With the realization that theories of visual perception can be so dynamic and integrative, there is a clear impetus to consider these issues in understanding theories of visual perception. To this en this investigation considers the perceptional consequences of neural organization according to the indirect realist approach. Specifically, this investigation considers the indirect realist approach to visual perception, the role of neuronal structure in perception, and a comparison/contrast of the indirect realist approach of visual perception to theories developed by Marr, Triesman, and Biederman. Through a careful consideration of what has been written on these subjects a clear understanding of the indirect realist approach to visual perception will be garnered. Further, by examining the current literature on perception a more integral comprehension of the extent of theories on visual perception will be elucidated.
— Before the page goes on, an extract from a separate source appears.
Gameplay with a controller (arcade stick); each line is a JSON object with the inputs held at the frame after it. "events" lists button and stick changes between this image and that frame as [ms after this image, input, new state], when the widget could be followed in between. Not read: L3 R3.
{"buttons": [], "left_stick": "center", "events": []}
Indirect Realist Approach-An Overview

In order to begin this investigation, it is helpful to first consider what has been written about the basic definition of indirect realism. Research on the development of indirect realism seems to suggest that the development of this theory extends from direct realism. Whereas direct realism argues that the senses provide the individual with a direct understanding of the external world, indirect realism argues that individuals are only directly aware of internal representations of the world. Thus, the individual is not directly affected by what he or she sees in the external world; rather the individual is impacted by the indirect images that are created internally as a result of the presentation of visual stimuli in the external world. Indirect realism is also known as epistemological dualism or representationalism (Indirect realism, 2006). Further examining the definition of indirect realism, another author makes the observation that perception occurs through a "perceptual intermediary" that is placed between the object in the external environment and the individual's perception. "When looking at an everyday object it is not that object that we directly see, but rather, a perceptual intermediary" (O'Brien, 2006).
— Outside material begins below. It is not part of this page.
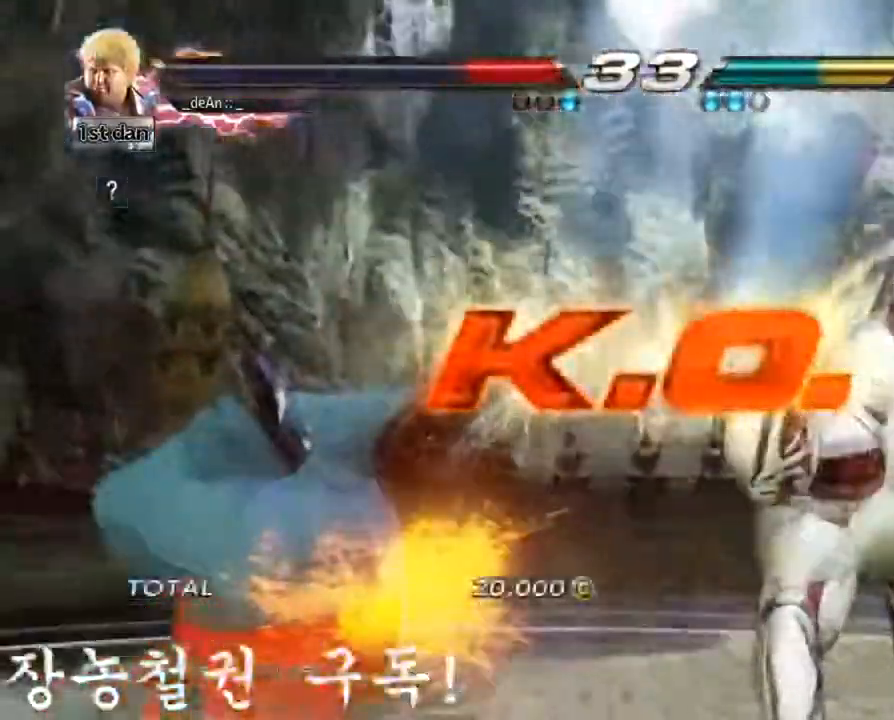
{"buttons": [], "left_stick": "center", "events": []}
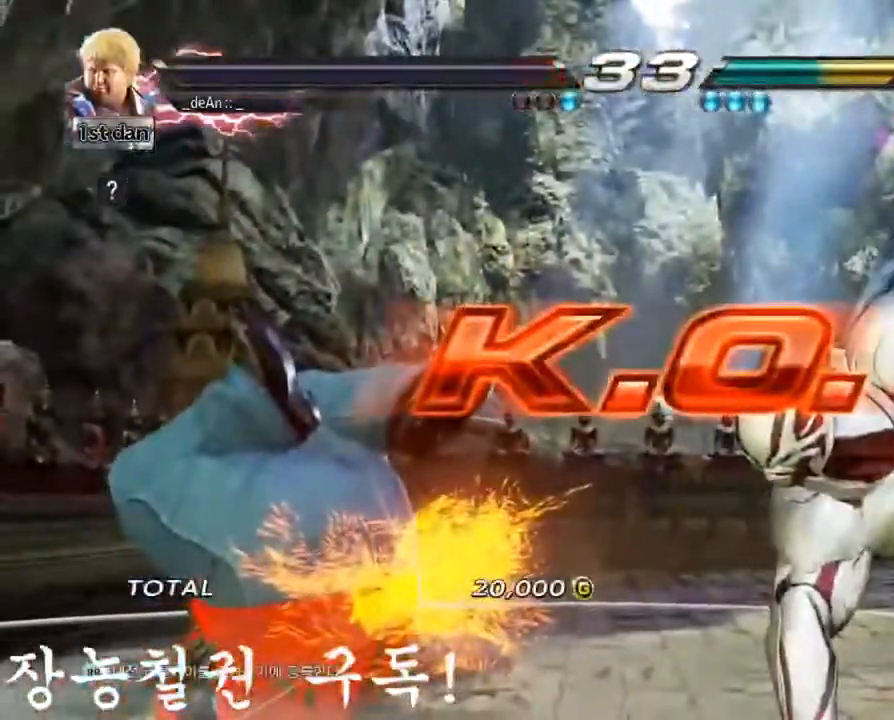
{"buttons": [], "left_stick": "center", "events": []}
When one thinks about how an object is actually perceived in practice, the true nature of indirect realism becomes more evident. The images that are presented to the individual are often translated into emotions, feelings or understandings. As such, the object in and of itself is not what is perceived by the individual. Instead, the image presented is translated by the mind and assigned a certain meaning by the brain. While this process is indeed quite complex, the logical clearly demonstrates why there is so much controversy over how the process of visual perception occurs. Objects, by themselves have little meaning, unless the objects are effectively "translated" by the individual to give them meaning. As such, the plausibility of indirect realism is indeed quite salient.
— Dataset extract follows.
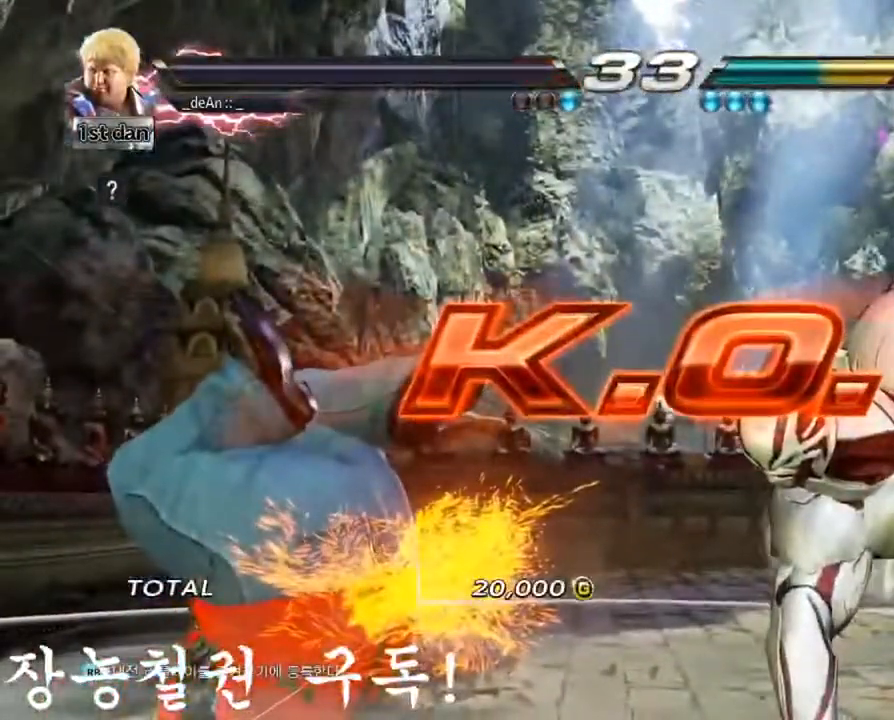
{"buttons": [], "left_stick": "center", "events": []}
Neuronal Structure-A Review of How Perception Occurs

Although mammalian neuronal organization can be directly related to the process of direct realism in a concrete manner, linking this organization to the context of indirect realism is a more difficult challenge. With this in mind, it is first helpful to consider the process of perception in the context of neuronal organization. Through a careful consideration of the structures of this system it will be possible to provide a more integral understanding of how neuronal organization can contribute to the development of indirect realism.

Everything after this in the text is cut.